WASHINGTON, Feb. 28 (Xinhua) -- The sequester, or across-the-board automatic spending cuts for the U.S. federal government, is set to take effect on March 1.
Following are four questions and answers about the sequester.
1. What is the so-called sequester?
In August 2011, President Barack Obama signed into law the Budget Control Act, bringing conclusion to the 2011 U.S. debt-ceiling crisis, which had threatened to lead the country into sovereign default on Aug. 3, 2011.
The act specified 917 billion U.S. dollars of cuts over 10 years in exchange for the initial debt limit increase of 900 billion dollars and established the Joint Select Committee on Deficit Reduction, or the "super committee," to produce a deficit reduction bill with some 1.2 trillion dollars in cuts by the end of 2011.
If the 12-member congressional committee, which comprises six congressmen from each party, failed to put forward the bill, a punitive mechanism, or the so-called sequester, would operate, as of Jan. 1, 2013, to cut government spending by 1.09 trillion dollars each fiscal year. The sequester was deferred till March 1 to avoid the "fiscal cliff."
2. Is the sequester a new phenomenon in the United States?
No. In the 1980s and 1990s, the Reagan and Clinton administrations proposed and operated similar automatic cut mechanisms for deficit reduction. The sequester draws on their practice and experience.
3. Why does the U.S. federal government need a 85 billion-dollar cut in spending?
Under the Budget Control Act of 2011, government spending cuts of roughly 1.09 trillion dollars will be made from January 2013 to the end of September, or the end of the current fiscal year.
As agreed by Democrats and Republicans in January in their negotiations to resolve the so-called "fiscal cliff," a short-term "fiscal cliff" deal, which shifted about 24 billion dollars of spending cuts into future government appropriations bills, left 85 billion dollars in government outlays cuts to begin in March.

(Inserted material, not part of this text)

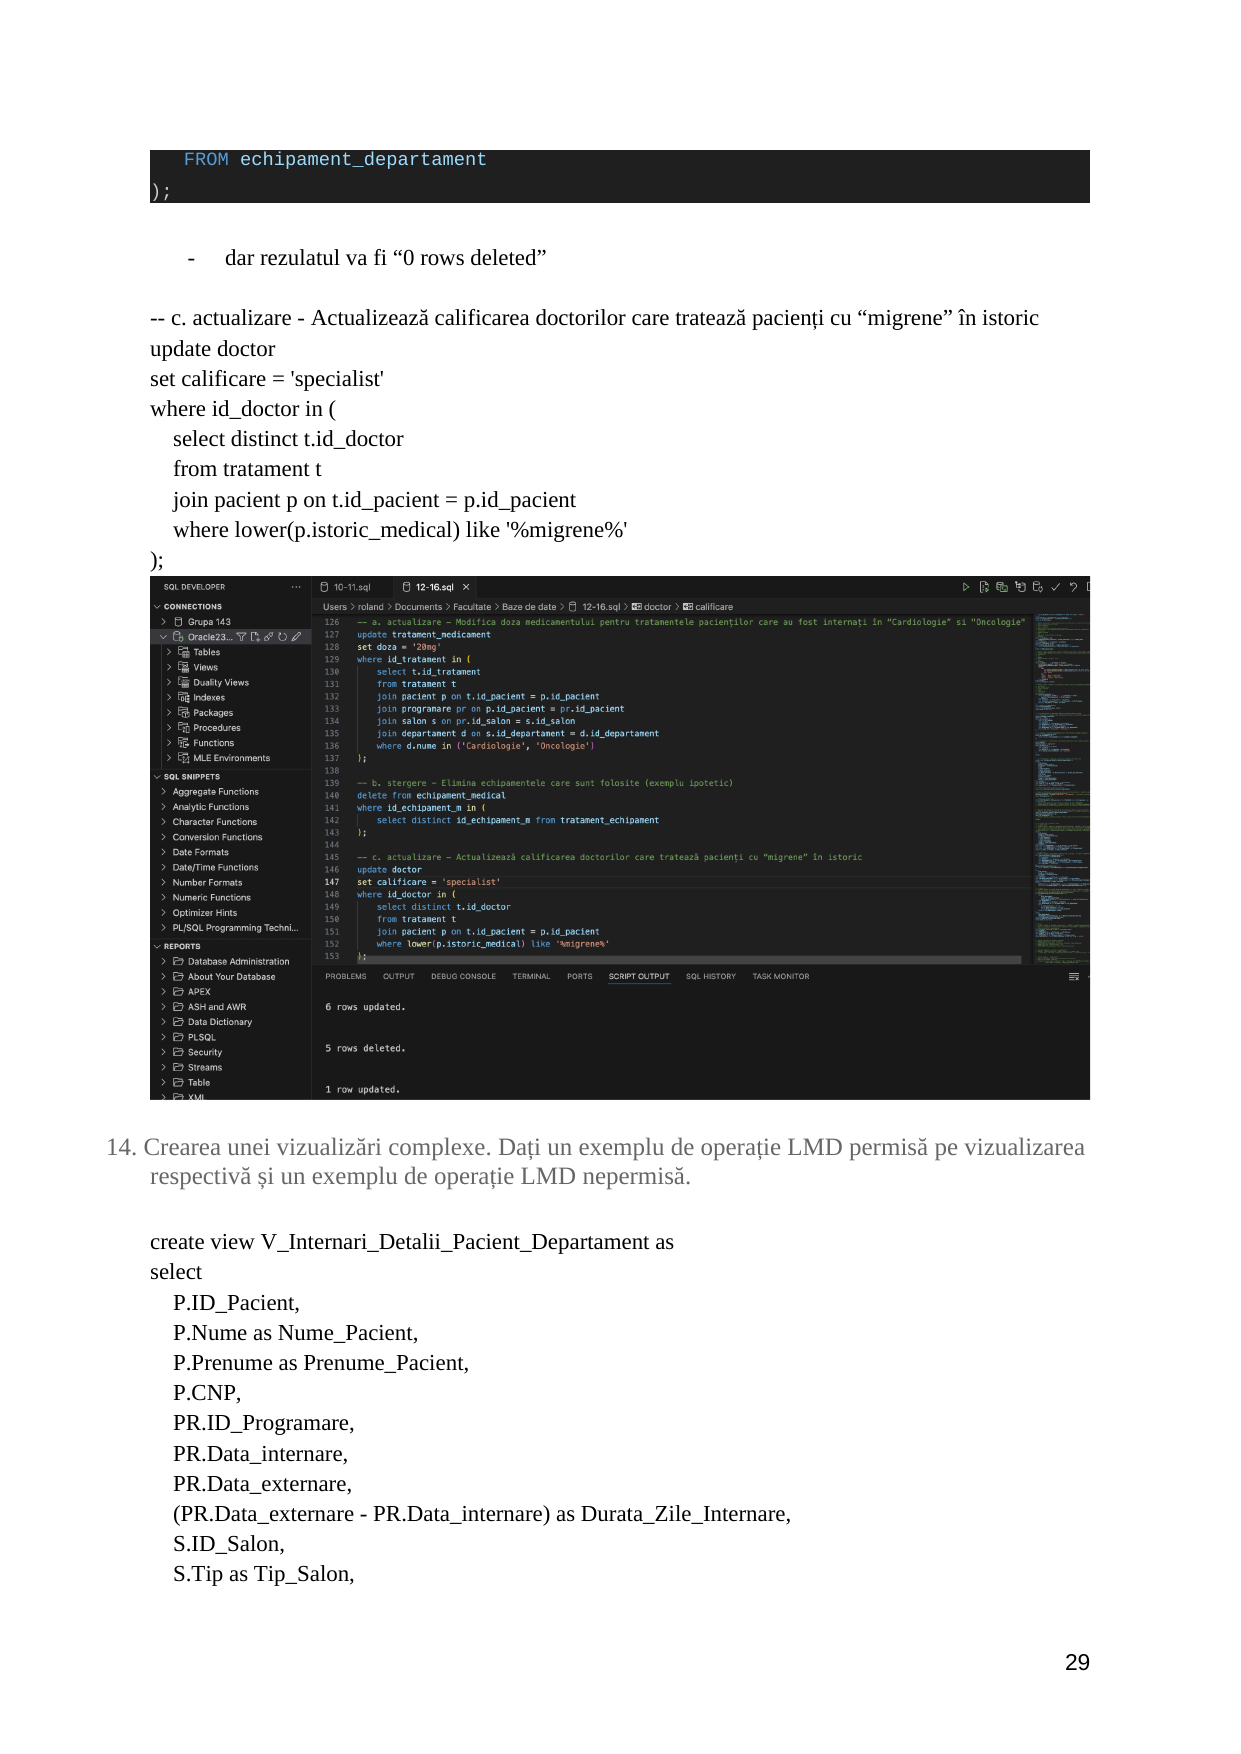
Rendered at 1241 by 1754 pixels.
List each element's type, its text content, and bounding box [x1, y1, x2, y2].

4. What influence will government spending cuts exert?
From the perspective of government deficit reduction, the sequester will help improve the fiscal conditions of the U.S. federal government. The Congressional Budget Office (CBO) predicted a deficit of 845 billion dollars for the federal government, a figure to fall below 1 trillion dollars for the first time during President Obama's tenure, if the sequester operates smoothly.
In terms of people's livelihood, government spending cuts will, to some extent, have negative impacts on public service. The White House has said that the sequester will inevitably lay off a number of teachers, firefighters and airport staff, causing possible inconveniences such as more delayed flights.
From the point of view of economic growth, spending cuts mean a decrease in aggregate demand, affecting government spending-related projects such as defense and infrastructure programs.
According to the CBO estimates, an 85 billion-dollar spending cut is likely to lead to a loss of some 700,000 jobs, taking away 0.6 percentage point from the U.S. economic growth rate.